Barrett’s Esophagus
What is Barrett’s esophagus and how is it treated?
Barrett’s esophagus is a pathological change in the lining of the lower esophagus. It is believed to develop primarily as a result of chronic exposure of the esophagus to gastric acid reflux.
Chronic exposure of the esophagus to stomach acid and other unknown factors results in recurrent mucosal injury. This injury is accompanied by inflammation and, eventually, a cellular change (metaplasia) to a specialized type of columnar epithelium.

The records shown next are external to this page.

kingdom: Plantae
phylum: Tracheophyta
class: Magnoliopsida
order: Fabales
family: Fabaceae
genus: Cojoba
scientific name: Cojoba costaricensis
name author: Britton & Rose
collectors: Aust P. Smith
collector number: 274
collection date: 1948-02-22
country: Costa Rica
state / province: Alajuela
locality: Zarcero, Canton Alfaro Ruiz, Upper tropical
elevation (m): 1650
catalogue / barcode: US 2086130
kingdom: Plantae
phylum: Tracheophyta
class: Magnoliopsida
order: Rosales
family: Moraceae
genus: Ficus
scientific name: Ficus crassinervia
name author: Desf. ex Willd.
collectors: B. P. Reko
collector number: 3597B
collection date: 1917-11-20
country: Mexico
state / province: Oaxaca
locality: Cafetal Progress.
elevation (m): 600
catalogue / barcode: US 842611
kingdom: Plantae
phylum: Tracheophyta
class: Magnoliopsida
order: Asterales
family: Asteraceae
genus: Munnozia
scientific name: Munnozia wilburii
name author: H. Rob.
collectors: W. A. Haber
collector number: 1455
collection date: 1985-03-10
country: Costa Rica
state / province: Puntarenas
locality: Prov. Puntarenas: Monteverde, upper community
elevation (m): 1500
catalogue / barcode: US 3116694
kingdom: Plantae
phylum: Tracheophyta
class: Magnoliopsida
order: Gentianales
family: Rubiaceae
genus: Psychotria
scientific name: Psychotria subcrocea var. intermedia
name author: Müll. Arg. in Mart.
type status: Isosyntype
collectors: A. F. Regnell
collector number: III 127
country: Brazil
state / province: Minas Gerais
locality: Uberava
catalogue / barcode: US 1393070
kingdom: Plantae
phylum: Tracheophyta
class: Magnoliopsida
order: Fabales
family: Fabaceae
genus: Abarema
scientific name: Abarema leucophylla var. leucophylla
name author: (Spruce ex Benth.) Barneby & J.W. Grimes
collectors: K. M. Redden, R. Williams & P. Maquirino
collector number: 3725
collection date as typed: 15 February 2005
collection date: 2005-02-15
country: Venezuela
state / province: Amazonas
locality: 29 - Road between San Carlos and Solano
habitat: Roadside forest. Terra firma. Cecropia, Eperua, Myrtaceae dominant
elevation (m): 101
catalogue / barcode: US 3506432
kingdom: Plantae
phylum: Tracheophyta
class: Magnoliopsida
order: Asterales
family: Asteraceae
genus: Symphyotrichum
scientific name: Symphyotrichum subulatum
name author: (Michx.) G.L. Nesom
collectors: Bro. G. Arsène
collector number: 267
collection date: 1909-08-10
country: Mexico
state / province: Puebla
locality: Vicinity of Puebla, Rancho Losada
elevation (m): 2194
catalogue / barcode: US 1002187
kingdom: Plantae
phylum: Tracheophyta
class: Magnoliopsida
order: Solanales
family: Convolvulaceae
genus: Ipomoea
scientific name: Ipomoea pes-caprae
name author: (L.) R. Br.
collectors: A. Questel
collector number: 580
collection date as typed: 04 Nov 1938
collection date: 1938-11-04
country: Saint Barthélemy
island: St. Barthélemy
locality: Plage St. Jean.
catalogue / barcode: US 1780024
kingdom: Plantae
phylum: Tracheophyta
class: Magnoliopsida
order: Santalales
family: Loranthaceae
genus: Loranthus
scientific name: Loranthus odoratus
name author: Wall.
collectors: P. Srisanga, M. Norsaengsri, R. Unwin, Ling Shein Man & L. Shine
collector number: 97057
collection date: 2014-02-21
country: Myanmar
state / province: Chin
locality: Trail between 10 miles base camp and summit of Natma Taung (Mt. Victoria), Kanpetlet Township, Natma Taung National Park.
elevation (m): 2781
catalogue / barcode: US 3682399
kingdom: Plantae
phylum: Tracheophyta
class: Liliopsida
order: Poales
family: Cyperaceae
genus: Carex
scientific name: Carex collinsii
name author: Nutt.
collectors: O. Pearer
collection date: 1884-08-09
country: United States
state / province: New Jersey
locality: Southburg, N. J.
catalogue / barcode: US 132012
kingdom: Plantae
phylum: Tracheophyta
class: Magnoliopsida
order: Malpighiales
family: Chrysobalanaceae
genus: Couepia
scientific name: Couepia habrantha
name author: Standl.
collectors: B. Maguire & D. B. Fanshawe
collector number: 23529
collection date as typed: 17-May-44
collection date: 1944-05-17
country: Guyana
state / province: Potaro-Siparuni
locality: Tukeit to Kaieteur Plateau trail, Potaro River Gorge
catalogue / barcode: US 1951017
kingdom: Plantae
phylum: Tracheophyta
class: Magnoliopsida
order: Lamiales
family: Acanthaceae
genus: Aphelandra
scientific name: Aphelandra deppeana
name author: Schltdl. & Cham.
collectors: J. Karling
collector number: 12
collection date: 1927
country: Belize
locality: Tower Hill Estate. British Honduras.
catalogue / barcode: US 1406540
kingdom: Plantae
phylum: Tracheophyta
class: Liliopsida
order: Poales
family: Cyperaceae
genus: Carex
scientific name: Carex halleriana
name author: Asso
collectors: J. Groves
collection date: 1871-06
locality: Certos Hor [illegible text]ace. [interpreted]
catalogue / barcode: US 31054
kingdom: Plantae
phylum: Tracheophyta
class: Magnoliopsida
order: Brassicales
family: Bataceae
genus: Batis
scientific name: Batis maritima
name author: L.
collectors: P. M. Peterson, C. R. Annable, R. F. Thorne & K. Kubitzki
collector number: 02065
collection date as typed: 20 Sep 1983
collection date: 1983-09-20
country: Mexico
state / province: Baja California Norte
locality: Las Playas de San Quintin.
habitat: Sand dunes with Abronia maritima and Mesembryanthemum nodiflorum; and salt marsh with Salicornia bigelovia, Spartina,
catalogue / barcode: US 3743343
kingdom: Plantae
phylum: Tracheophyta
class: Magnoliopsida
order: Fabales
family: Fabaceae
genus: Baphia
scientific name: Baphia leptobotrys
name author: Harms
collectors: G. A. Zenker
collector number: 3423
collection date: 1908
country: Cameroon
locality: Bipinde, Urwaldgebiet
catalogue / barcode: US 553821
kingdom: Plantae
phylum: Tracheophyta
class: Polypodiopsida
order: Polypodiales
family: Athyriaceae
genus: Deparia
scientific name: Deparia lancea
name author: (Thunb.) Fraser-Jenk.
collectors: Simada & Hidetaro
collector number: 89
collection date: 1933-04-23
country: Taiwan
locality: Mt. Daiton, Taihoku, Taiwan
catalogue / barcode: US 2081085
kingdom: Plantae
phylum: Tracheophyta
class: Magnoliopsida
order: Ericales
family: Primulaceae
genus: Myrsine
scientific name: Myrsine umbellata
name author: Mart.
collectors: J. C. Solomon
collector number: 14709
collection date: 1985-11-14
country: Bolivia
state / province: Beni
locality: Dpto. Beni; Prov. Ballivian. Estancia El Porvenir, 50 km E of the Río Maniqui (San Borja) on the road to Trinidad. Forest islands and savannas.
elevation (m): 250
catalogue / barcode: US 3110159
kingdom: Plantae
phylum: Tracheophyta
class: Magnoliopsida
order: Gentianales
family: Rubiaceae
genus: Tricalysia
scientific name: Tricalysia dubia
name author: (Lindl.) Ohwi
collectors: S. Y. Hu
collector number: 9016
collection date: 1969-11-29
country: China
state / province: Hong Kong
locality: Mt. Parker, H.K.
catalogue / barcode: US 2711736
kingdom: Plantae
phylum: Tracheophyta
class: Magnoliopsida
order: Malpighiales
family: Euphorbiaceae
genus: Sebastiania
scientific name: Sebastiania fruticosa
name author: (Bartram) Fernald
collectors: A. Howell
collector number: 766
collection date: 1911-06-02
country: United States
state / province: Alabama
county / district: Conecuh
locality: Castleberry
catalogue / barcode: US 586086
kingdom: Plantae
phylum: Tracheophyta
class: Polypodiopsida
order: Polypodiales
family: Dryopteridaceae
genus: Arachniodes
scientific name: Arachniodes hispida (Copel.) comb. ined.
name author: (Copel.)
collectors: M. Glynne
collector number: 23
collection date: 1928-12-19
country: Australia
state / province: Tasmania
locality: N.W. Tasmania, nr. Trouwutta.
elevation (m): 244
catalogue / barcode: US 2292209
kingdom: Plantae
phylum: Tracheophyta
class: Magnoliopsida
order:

Some patients with Barrett’s esophagus may also develop additional precancerous changes called dysplasia. Over time, a small percentage of patients with Barrett’s esophagus may develop esophageal cancer. Your doctor may recommend radiofrequency ablation to treat Barrett’s esophagus with dysplasia (low-grade or high-grade) to reduce the risk of esophageal cancer.
Barrett’s esophagus refers to changes in the macroscopic and microscopic appearance of the inner wall of the esophagus in the area where it connects to the stomach. It is caused by chronic reflux of stomach and small intestine contents into the esophagus.
Barrett’s esophagus is a precancerous condition that can lead to the development of esophageal cancer in some patients. The risk of developing cancer is approximately 0.12 to 0.27% annually. There are several risk factors for the development of Barrett’s esophagus, including:
- Symptoms of gastroesophageal reflux disease (GERD)
- Obesity
- Age (increases with age)
- Gender (male)
- Family history
Patients with Barrett’s esophagus may have no symptoms other than those associated with GERD. These include a burning sensation below the chest and acid regurgitation. Some people with GERD may also have difficulty swallowing.
This symptom requires immediate medical evaluation. These symptoms generally improve with medications that reduce stomach acid.
The only way to confirm the diagnosis of Barrett’s esophagus is through a test called upper endoscopy (gastroscopy). This involves inserting a small, thin, lighted tube (endoscope) through the throat into the esophagus to look for changes in the inner lining (mucosa) of the esophagus.
While the appearance of the esophagus may resemble Barrett’s esophagus, the diagnosis must be confirmed with small tissue samples (biopsy) taken through the endoscope. The pathologist will examine the tissue to make the diagnosis.
Treatment of Barrett’s esophagus is similar to the treatment of GERD. This includes lifestyle changes, such as avoiding certain foods, not eating late at night, and quitting smoking, combined with the use of medications that reduce acid production in the stomach.
Patients with Barrett’s esophagus need medications to reduce acid, such as omeprazole, lansoprazole, pantoprazole, rabeprazole, and esomeprazole. These medications are usually taken before breakfast once a day or, in some cases, before breakfast and dinner. Medications known as H2 receptor antagonists are not as effective in reducing acid in the esophagus caused by Barrett’s esophagus, but they may relieve symptoms for some patients.
Radiofrequency ablation is offered for patients with dysplasia. Radiofrequency ablation (radio waves) is performed through a catheter in the esophagus to destroy the abnormal tissue while minimizing damage to the healthy tissue of the esophagus.
While the patient is under sedation, a device is inserted through the mouth into the esophagus to deliver a controlled level of energy and power to remove a thin layer of diseased tissue. The ability to provide a controlled amount of heat to the diseased tissue is a mechanism by which this treatment has a lower complication rate compared to other forms of therapeutic intervention.
Larger areas of pathological Barrett’s tissue are treated with a balloon catheter. Smaller areas are treated with a tapered end of the catheter. Both catheters are inserted through the endoscope during the gastroscopy, where the thin, flexible tube is inserted through the patient’s mouth.